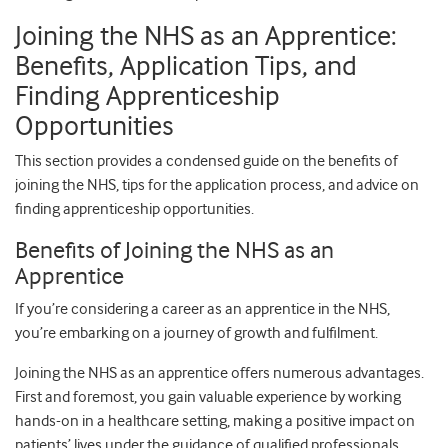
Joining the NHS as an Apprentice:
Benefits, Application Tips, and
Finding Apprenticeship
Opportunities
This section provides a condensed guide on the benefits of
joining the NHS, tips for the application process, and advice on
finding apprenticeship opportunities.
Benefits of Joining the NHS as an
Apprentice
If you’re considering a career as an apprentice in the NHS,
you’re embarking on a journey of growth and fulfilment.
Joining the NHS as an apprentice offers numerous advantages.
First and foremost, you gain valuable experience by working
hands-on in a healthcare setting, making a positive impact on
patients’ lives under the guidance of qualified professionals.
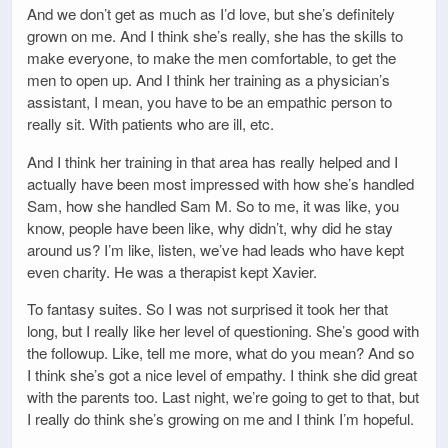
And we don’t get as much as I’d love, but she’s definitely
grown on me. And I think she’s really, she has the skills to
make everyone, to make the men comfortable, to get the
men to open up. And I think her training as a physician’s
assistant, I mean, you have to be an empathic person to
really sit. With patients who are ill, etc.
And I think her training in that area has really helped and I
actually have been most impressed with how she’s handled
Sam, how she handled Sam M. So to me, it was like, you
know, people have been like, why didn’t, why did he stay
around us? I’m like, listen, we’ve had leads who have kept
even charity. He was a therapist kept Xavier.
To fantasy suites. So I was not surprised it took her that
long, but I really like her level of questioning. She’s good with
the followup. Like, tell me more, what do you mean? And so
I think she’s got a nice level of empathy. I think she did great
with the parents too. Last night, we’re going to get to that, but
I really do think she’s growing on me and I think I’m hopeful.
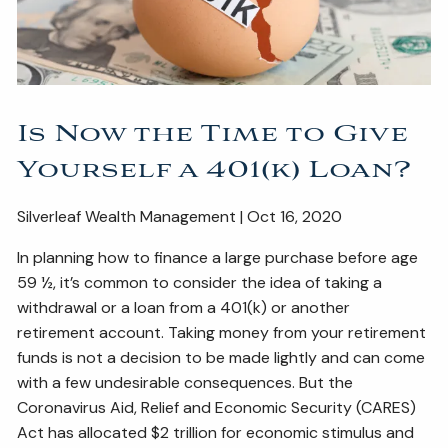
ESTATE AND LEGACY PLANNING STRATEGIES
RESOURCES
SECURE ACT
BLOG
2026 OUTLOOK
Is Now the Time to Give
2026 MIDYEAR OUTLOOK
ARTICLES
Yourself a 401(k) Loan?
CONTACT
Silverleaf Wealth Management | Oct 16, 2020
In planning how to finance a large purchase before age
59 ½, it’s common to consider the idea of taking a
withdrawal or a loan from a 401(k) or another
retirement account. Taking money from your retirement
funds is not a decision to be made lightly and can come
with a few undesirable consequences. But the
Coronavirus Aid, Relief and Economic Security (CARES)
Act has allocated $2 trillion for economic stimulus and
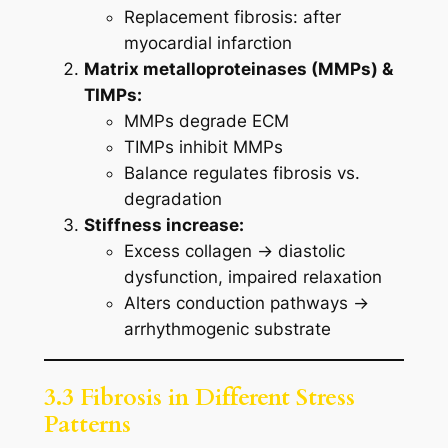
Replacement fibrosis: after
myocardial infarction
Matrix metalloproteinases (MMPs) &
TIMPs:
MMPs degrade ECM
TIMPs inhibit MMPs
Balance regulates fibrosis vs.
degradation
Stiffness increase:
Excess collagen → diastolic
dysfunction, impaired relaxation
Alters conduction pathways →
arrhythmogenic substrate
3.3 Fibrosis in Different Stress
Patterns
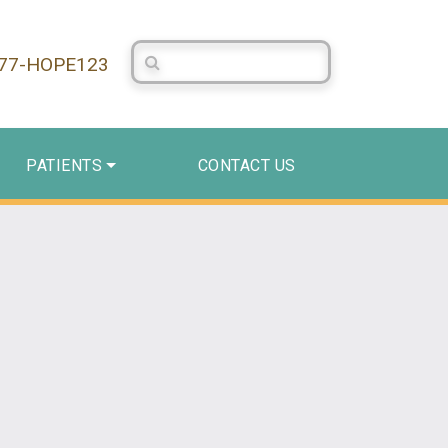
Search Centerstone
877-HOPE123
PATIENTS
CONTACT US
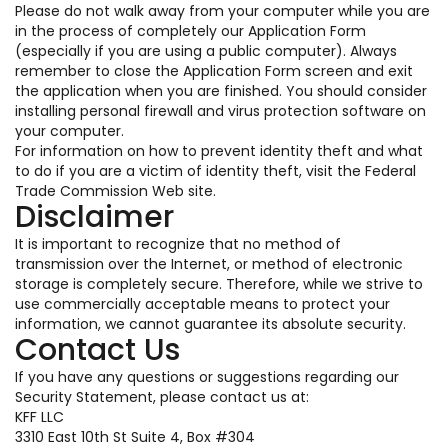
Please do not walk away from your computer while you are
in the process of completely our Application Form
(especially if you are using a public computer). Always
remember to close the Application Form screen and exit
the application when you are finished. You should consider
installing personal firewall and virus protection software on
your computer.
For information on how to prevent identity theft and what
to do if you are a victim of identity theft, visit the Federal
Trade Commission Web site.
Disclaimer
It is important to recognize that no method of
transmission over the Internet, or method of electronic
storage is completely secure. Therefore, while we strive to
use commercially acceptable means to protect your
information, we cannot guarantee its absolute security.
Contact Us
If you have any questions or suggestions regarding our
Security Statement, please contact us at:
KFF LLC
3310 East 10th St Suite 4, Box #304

+ + + + + + +

▶ [WHAT THE TASK REQUIRES]:
Above are some entries. Restate word for word the lines from the one holding "even charity. He was a therapist kept Xavier." through the one holding "withdrawal or a loan from a 401(k) or another", but not the pictures.

▶ [OUTPUT]:
even charity. He was a therapist kept Xavier.
To fantasy suites. So I was not surprised it took her that
long, but I really like her level of questioning. She’s good with
the followup. Like, tell me more, what do you mean? And so
I think she’s got a nice level of empathy. I think she did great
with the parents too. Last night, we’re going to get to that, but
I really do think she’s growing on me and I think I’m hopeful.
ESTATE AND LEGACY PLANNING STRATEGIES
RESOURCES
SECURE ACT
BLOG
2026 OUTLOOK
Is Now the Time to Give
2026 MIDYEAR OUTLOOK
ARTICLES
Yourself a 401(k) Loan?
CONTACT
Silverleaf Wealth Management | Oct 16, 2020
In planning how to finance a large purchase before age
59 ½, it’s common to consider the idea of taking a
withdrawal or a loan from a 401(k) or another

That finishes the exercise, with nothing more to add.